## WORK TO DO
List every line in the listing below that contains the string "kern". Only lines that match its case count.

** Start DATA TO USE **

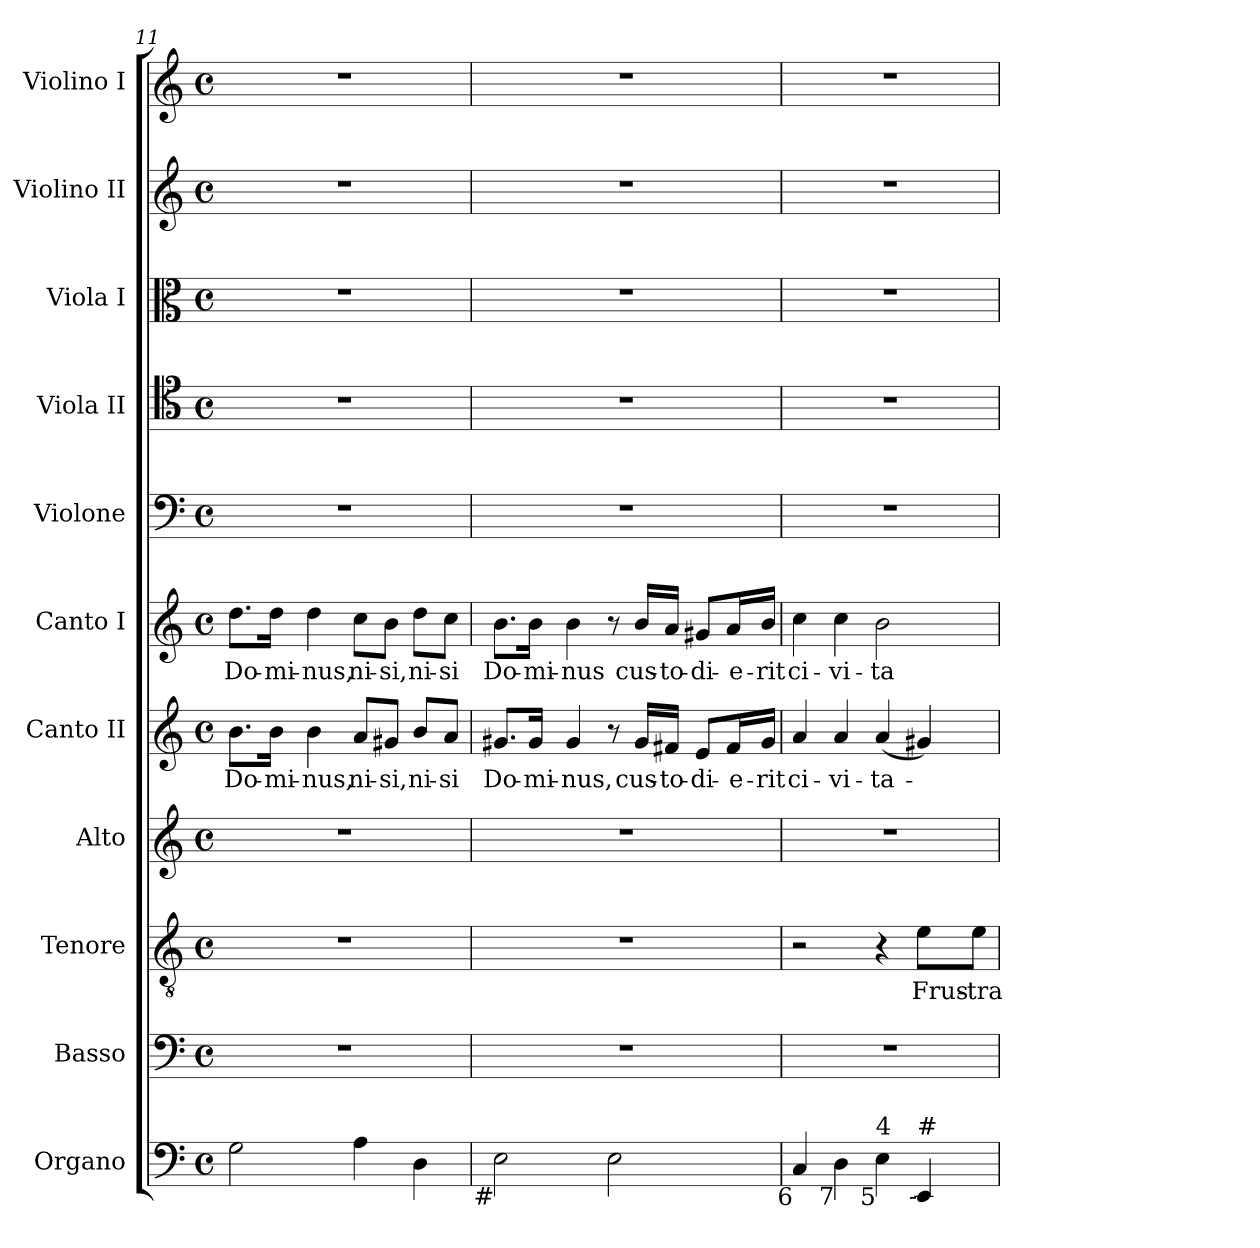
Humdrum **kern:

**kern	**kern	**kern	**text	**kern	**kern	**text	**kern	**text	**kern	**kern	**kern	**kern	**kern
*part11	*part10	*part9	*part9	*part8	*part7	*part7	*part6	*part6	*part5	*part4	*part3	*part2	*part1
*staff11	*staff10	*staff9	*staff9	*staff8	*staff7	*staff7	*staff6	*staff6	*staff5	*staff4	*staff3	*staff2	*staff1
*I"Organo	*I"Basso	*I"Tenore	*	*I"Alto	*I"Canto II	*	*I"Canto I	*	*I"Violone	*I"Viola II	*I"Viola I	*I"Violino II	*I"Violino I
*I'Org.	*I'B.	*I'T.	*	*I'A.	*I'C. II	*	*I'C. I	*	*I'Vne.	*I'Vla. II	*I'Vla. I	*I'Vl. II	*I'Vl. I
!!LO:LB:g=z
*clefF4	*clefF4	*clefGv2	*	*clefG2	*clefG2	*	*clefG2	*	*clefF4	*clefC4	*clefC3	*clefG2	*clefG2
*	*	*ITrd7c12	*	*	*	*	*	*	*	*	*	*	*
*k[]	*k[]	*k[]	*	*k[]	*k[]	*	*k[]	*	*k[]	*k[]	*k[]	*k[]	*k[]
*C:	*C:	*C:	*	*C:	*C:	*	*C:	*	*C:	*C:	*C:	*C:	*C:
*M4/4	*M4/4	*M4/4	*	*M4/4	*M4/4	*	*M4/4	*	*M4/4	*M4/4	*M4/4	*M4/4	*M4/4
*met(c)	*met(c)	*met(c)	*	*met(c)	*met(c)	*	*met(c)	*	*met(c)	*met(c)	*met(c)	*met(c)	*met(c)
=11	=11	=11	=11	=11	=11	=11	=11	=11	=11	=11	=11	=11	=11
!	!	!	!	!	!	!LO:LY:b:color=#000000	!	!	!	!	!	!	!
!	!	!	!	!	!	!	!	!LO:LY:b:color=#000000	!	!	!	!	!
2Gi\	1r	1r	.	1r	8.bi\L	Do-	8.ddi\L	Do-	1r	1r	1r	1r	1r
!	!	!	!	!	!	!LO:LY:b:color=#000000	!	!	!	!	!	!	!
!	!	!	!	!	!	!	!	!LO:LY:b:color=#000000	!	!	!	!	!
.	.	.	.	.	16bi\Jk	-mi-	16ddi\Jk	-mi-	.	.	.	.	.
!	!	!	!	!	!	!LO:LY:b:color=#000000	!	!	!	!	!	!	!
!	!	!	!	!	!	!	!	!LO:LY:b:color=#000000	!	!	!	!	!
.	.	.	.	.	4bi\	-nus,	4ddi\	-nus,	.	.	.	.	.
!	!	!	!	!	!	!LO:LY:b:color=#000000	!	!	!	!	!	!	!
!	!	!	!	!	!	!	!	!LO:LY:b:color=#000000	!	!	!	!	!
4Ai\	.	.	.	.	8ai/L	ni-	8cci\L	ni-	.	.	.	.	.
!	!	!	!	!	!	!LO:LY:b:color=#000000	!	!	!	!	!	!	!
!	!	!	!	!	!	!	!	!LO:LY:b:color=#000000	!	!	!	!	!
.	.	.	.	.	8g#Xi/J	-si,	8bi\J	-si,	.	.	.	.	.
!	!	!	!	!	!	!LO:LY:b:color=#000000	!	!	!	!	!	!	!
!	!	!	!	!	!	!	!	!LO:LY:b:color=#000000	!	!	!	!	!
4Di\	.	.	.	.	8bi/L	ni-	8ddi\L	ni-	.	.	.	.	.
!	!	!	!	!	!	!LO:LY:b:color=#000000	!	!	!	!	!	!	!
!	!	!	!	!	!	!	!	!LO:LY:b:color=#000000	!	!	!	!	!
.	.	.	.	.	8ai/J	-si	8cci\J	-si	.	.	.	.	.
=12	=12	=12	=12	=12	=12	=12	=12	=12	=12	=12	=12	=12	=12
!	!	!	!	!	!	!LO:LY:b:color=#000000	!	!	!	!	!	!	!
!LO:TX:b:rj:t=#	!	!	!	!	!	!	!	!	!	!	!	!	!
!	!	!	!	!	!	!	!	!LO:LY:b:color=#000000	!	!	!	!	!
2Ei\	1r	1r	.	1r	8.g#Xi/L	Do-	8.bi\L	Do-	1r	1r	1r	1r	1r
!	!	!	!	!	!	!LO:LY:b:color=#000000	!	!	!	!	!	!	!
!	!	!	!	!	!	!	!	!LO:LY:b:color=#000000	!	!	!	!	!
.	.	.	.	.	16g#i/Jk	-mi-	16bi\Jk	-mi-	.	.	.	.	.
!	!	!	!	!	!	!LO:LY:b:color=#000000	!	!	!	!	!	!	!
!	!	!	!	!	!	!	!	!LO:LY:b:color=#000000	!	!	!	!	!
.	.	.	.	.	4g#i/	-nus,	4bi\	-nus	.	.	.	.	.
2Ei\	.	.	.	.	8r	.	8r	.	.	.	.	.	.
!	!	!	!	!	!	!LO:LY:b:color=#000000	!	!	!	!	!	!	!
!	!	!	!	!	!	!	!	!LO:LY:b:color=#000000	!	!	!	!	!
.	.	.	.	.	16g#i/LL	cus-	16bi/LL	cus-	.	.	.	.	.
!	!	!	!	!	!	!LO:LY:b:color=#000000	!	!	!	!	!	!	!
!	!	!	!	!	!	!	!	!LO:LY:b:color=#000000	!	!	!	!	!
.	.	.	.	.	16f#Xi/JJ	-to-	16ai/JJ	-to-	.	.	.	.	.
!	!	!	!	!	!	!LO:LY:b:color=#000000	!	!	!	!	!	!	!
!	!	!	!	!	!	!	!	!LO:LY:b:color=#000000	!	!	!	!	!
.	.	.	.	.	8ei/L	-di-	8g#Xi/L	-di-	.	.	.	.	.
!	!	!	!	!	!	!LO:LY:b:color=#000000	!	!	!	!	!	!	!
!	!	!	!	!	!	!	!	!LO:LY:b:color=#000000	!	!	!	!	!
.	.	.	.	.	16f#i/L	-e-	16ai/L	-e-	.	.	.	.	.
!	!	!	!	!	!	!LO:LY:b:color=#000000	!	!	!	!	!	!	!
!	!	!	!	!	!	!	!	!LO:LY:b:color=#000000	!	!	!	!	!
.	.	.	.	.	16g#i/JJ	-rit	16bi/JJ	-rit	.	.	.	.	.
=13	=13	=13	=13	=13	=13	=13	=13	=13	=13	=13	=13	=13	=13
!	!	!	!	!	!	!LO:LY:b:color=#000000	!	!	!	!	!	!	!
!LO:TX:b:rj:t=6	!	!	!	!	!	!	!	!	!	!	!	!	!
!	!	!	!	!	!	!	!	!LO:LY:b:color=#000000	!	!	!	!	!
4Ci/	1r	2r	.	1r	4ai/	ci-	4cci\	ci-	1r	1r	1r	1r	1r
!	!	!	!	!	!	!LO:LY:b:color=#000000	!	!	!	!	!	!	!
!LO:TX:b:rj:t=7	!	!	!	!	!	!	!	!	!	!	!	!	!
!	!	!	!	!	!	!	!	!LO:LY:b:color=#000000	!	!	!	!	!
4Di\	.	.	.	.	4ai/	-vi-	4cci\	-vi-	.	.	.	.	.
!	!	!	!	!	!	!LO:LY:b:color=#000000	!	!	!	!	!	!	!
!LO:TX:b:rj:t=5	!	!	!	!	!	!	!	!	!	!	!	!	!
!LO:TX:t=4	!	!	!	!	!	!	!	!	!	!	!	!	!
!	!	!	!	!	!	!	!	!LO:LY:b:color=#000000	!	!	!	!	!
4Ei\	.	4r	.	.	(4ai/	-ta-	2bi\	-ta-	.	.	.	.	.
!LO:TX:b:rj:t=-	!	!	!	!	!	!	!	!	!	!	!	!	!
!LO:TX:t=#	!	!	!	!	!	!	!	!	!	!	!	!	!
!	!	!	!LO:LY:b:color=#000000	!	!	!	!	!	!	!	!	!	!
4EEi/	.	8Ei\L	Frus-	.	4g#Xi/)	.	.	.	.	.	.	.	.
!	!	!	!LO:LY:b:color=#000000	!	!	!	!	!	!	!	!	!	!
.	.	8Ei\J	-tra	.	.	.	.	.	.	.	.	.	.
=	=	=	=	=	=	=	=	=	=	=	=	=	=
*-	*-	*-	*-	*-	*-	*-	*-	*-	*-	*-	*-	*-	*-
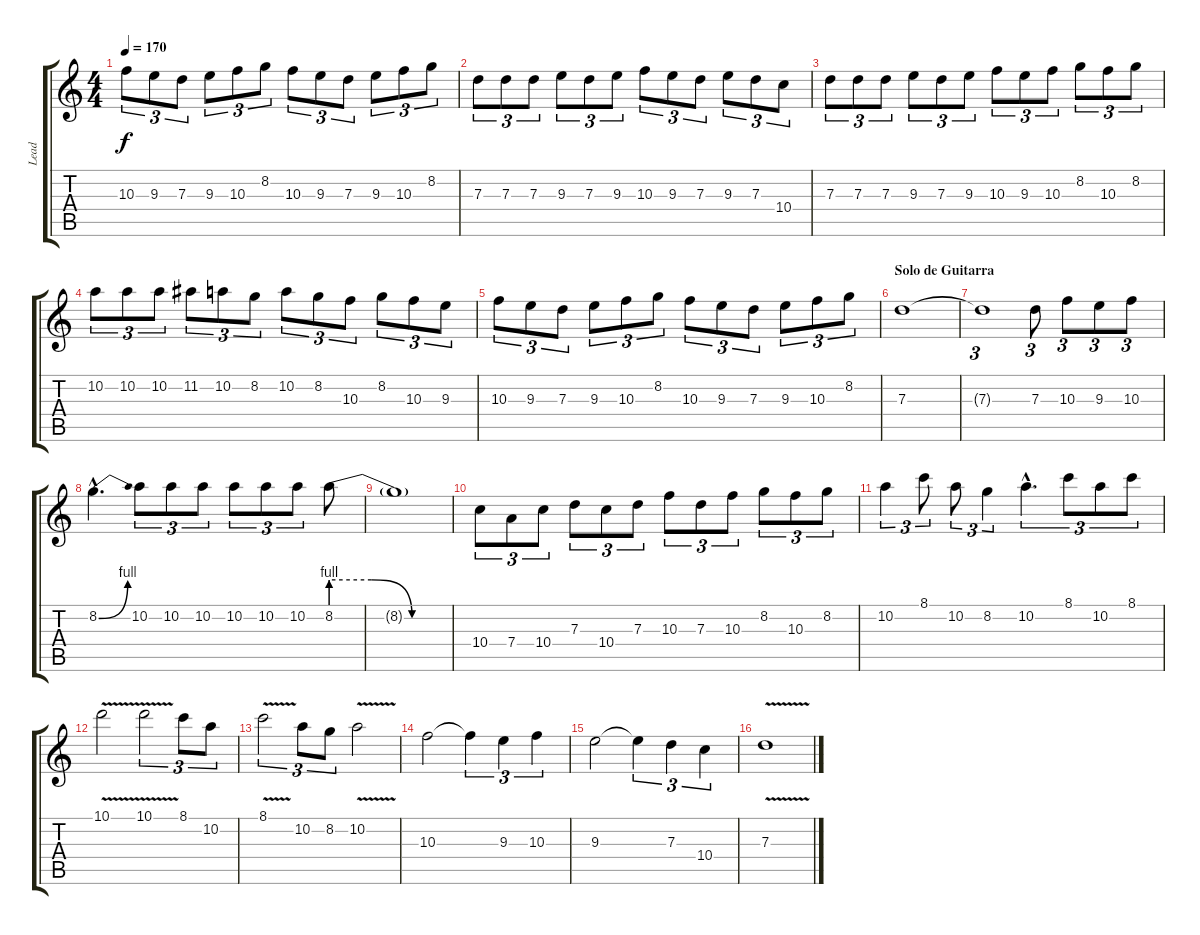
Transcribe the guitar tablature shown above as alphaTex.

\track ("Lead" "Lead") {instrument distortionguitar}
\staff {score tabs}
\tuning (E4 B3 G3 D3 A2 E2) {hide}
\ts (4 4)
\tempo 170
\clef g2
\ks c
10.3.8{tu (3 2) dy f} 9.3.8{tu (3 2)} 7.3.8{tu (3 2)} 9.3.8{tu (3 2)} 10.3.8{tu (3 2)} 8.2.8{tu (3 2)} 10.3.8{tu (3 2)} 9.3.8{tu (3 2)} 7.3.8{tu (3 2)} 9.3.8{tu (3 2)} 10.3.8{tu (3 2)} 8.2.8{tu (3 2)} |
7.3.8{tu (3 2)} 7.3.8{tu (3 2)} 7.3.8{tu (3 2)} 9.3.8{tu (3 2)} 7.3.8{tu (3 2)} 9.3.8{tu (3 2)} 10.3.8{tu (3 2)} 9.3.8{tu (3 2)} 7.3.8{tu (3 2)} 9.3.8{tu (3 2)} 7.3.8{tu (3 2)} 10.4.8{tu (3 2)} |
7.3.8{tu (3 2)} 7.3.8{tu (3 2)} 7.3.8{tu (3 2)} 9.3.8{tu (3 2)} 7.3.8{tu (3 2)} 9.3.8{tu (3 2)} 10.3.8{tu (3 2)} 9.3.8{tu (3 2)} 10.3.8{tu (3 2)} 8.2.8{tu (3 2)} 10.3.8{tu (3 2)} 8.2.8{tu (3 2)} |
10.2.8{tu (3 2)} 10.2.8{tu (3 2)} 10.2.8{tu (3 2)} 11.2.8{tu (3 2)} 10.2.8{tu (3 2)} 8.2.8{tu (3 2)} 10.2.8{tu (3 2)} 8.2.8{tu (3 2)} 10.3.8{tu (3 2)} 8.2.8{tu (3 2)} 10.3.8{tu (3 2)} 9.3.8{tu (3 2)} |
10.3.8{tu (3 2)} 9.3.8{tu (3 2)} 7.3.8{tu (3 2)} 9.3.8{tu (3 2)} 10.3.8{tu (3 2)} 8.2.8{tu (3 2)} 10.3.8{tu (3 2)} 9.3.8{tu (3 2)} 7.3.8{tu (3 2)} 9.3.8{tu (3 2)} 10.3.8{tu (3 2)} 8.2.8{tu (3 2)} |
\section ("" "Solo de Guitarra")
7.3.1 |
7.3{t}.1{tu (3 2)} 7.3.8{tu (3 2)} 10.3.8{tu (3 2)} 9.3.8{tu (3 2)} 10.3.8{tu (3 2)} |
8.2{be (bend 0 0 60 4) hac}.4{d} 10.2.8{tu (3 2)} 10.2.8{tu (3 2)} 10.2.8{tu (3 2)} 10.2.8{tu (3 2)} 10.2.8{tu (3 2)} 10.2.8{tu (3 2)} 8.2{be (custom 0 4 20 4 40 0 60 0)}.8 |
8.2{t}.1 |
10.4.8{tu (3 2)} 7.4.8{tu (3 2)} 10.4.8{tu (3 2)} 7.3.8{tu (3 2)} 10.4.8{tu (3 2)} 7.3.8{tu (3 2)} 10.3.8{tu (3 2)} 7.3.8{tu (3 2)} 10.3.8{tu (3 2)} 8.2.8{tu (3 2)} 10.3.8{tu (3 2)} 8.2.8{tu (3 2)} |
10.2.4{tu (3 2)} 8.1.8{tu (3 2)} 10.2.8{tu (3 2)} 8.2.4{tu (3 2)} 10.2{hac}.4{d tu (3 2)} 8.1.8{tu (3 2)} 10.2.8{tu (3 2)} 8.1.8{tu (3 2)} |
10.1{v}.2 10.1{v}.2{tu (3 2)} 8.1.8{tu (3 2)} 10.2.8{tu (3 2)} |
8.1{v}.2{tu (3 2)} 10.2.8{tu (3 2)} 8.2.8{tu (3 2)} 10.2{v}.2 |
10.3.2 10.3{t}.4{tu (3 2)} 9.3.4{tu (3 2)} 10.3.4{tu (3 2)} |
9.3.2 9.3{t}.4{tu (3 2)} 7.3.4{tu (3 2)} 10.4.4{tu (3 2)} |
7.3{v}.1
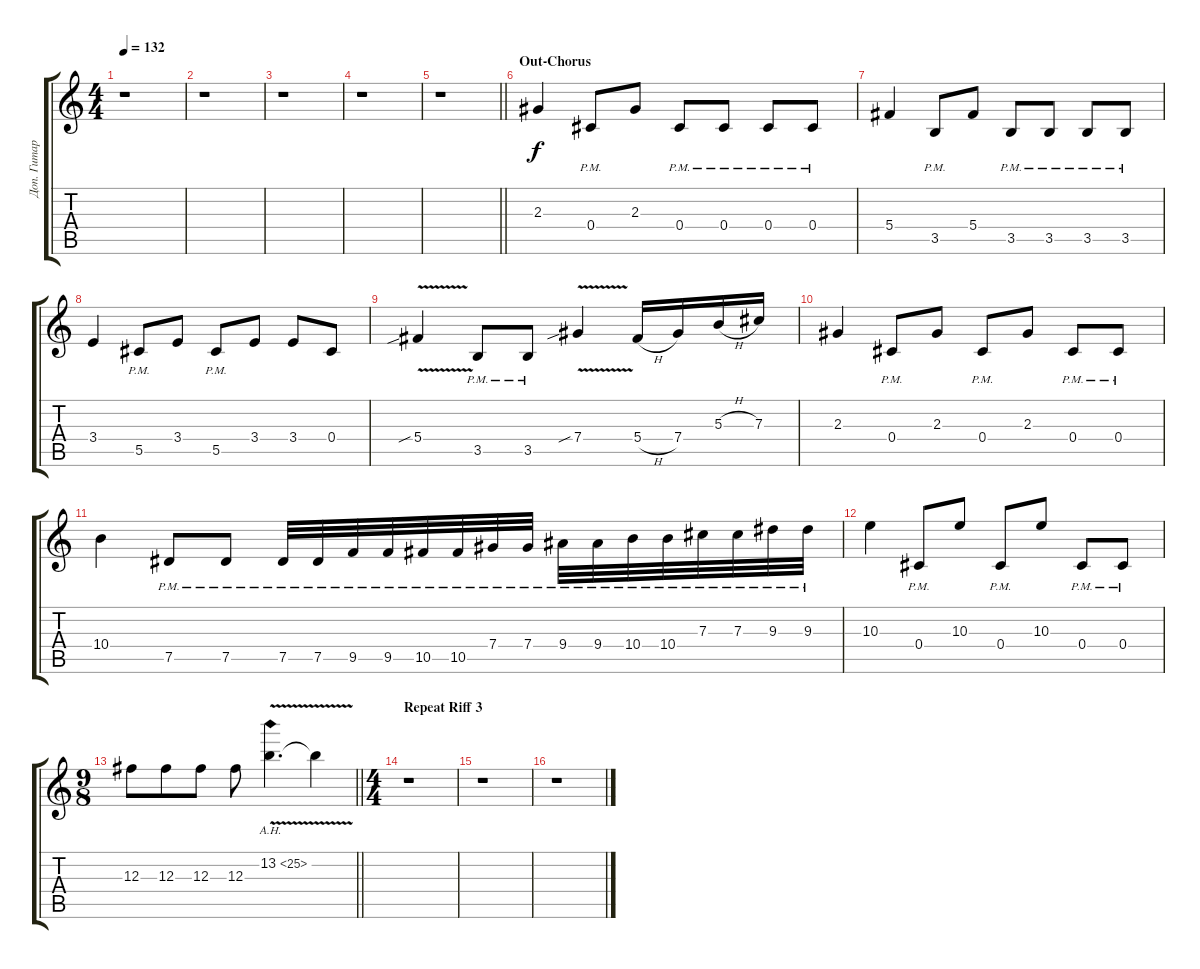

** End DATA TO USE **

## RESULT
Humdrum **kern:
**kern	**kern	**kern	**text	**kern	**kern	**text	**kern	**text	**kern	**kern	**kern	**kern	**kern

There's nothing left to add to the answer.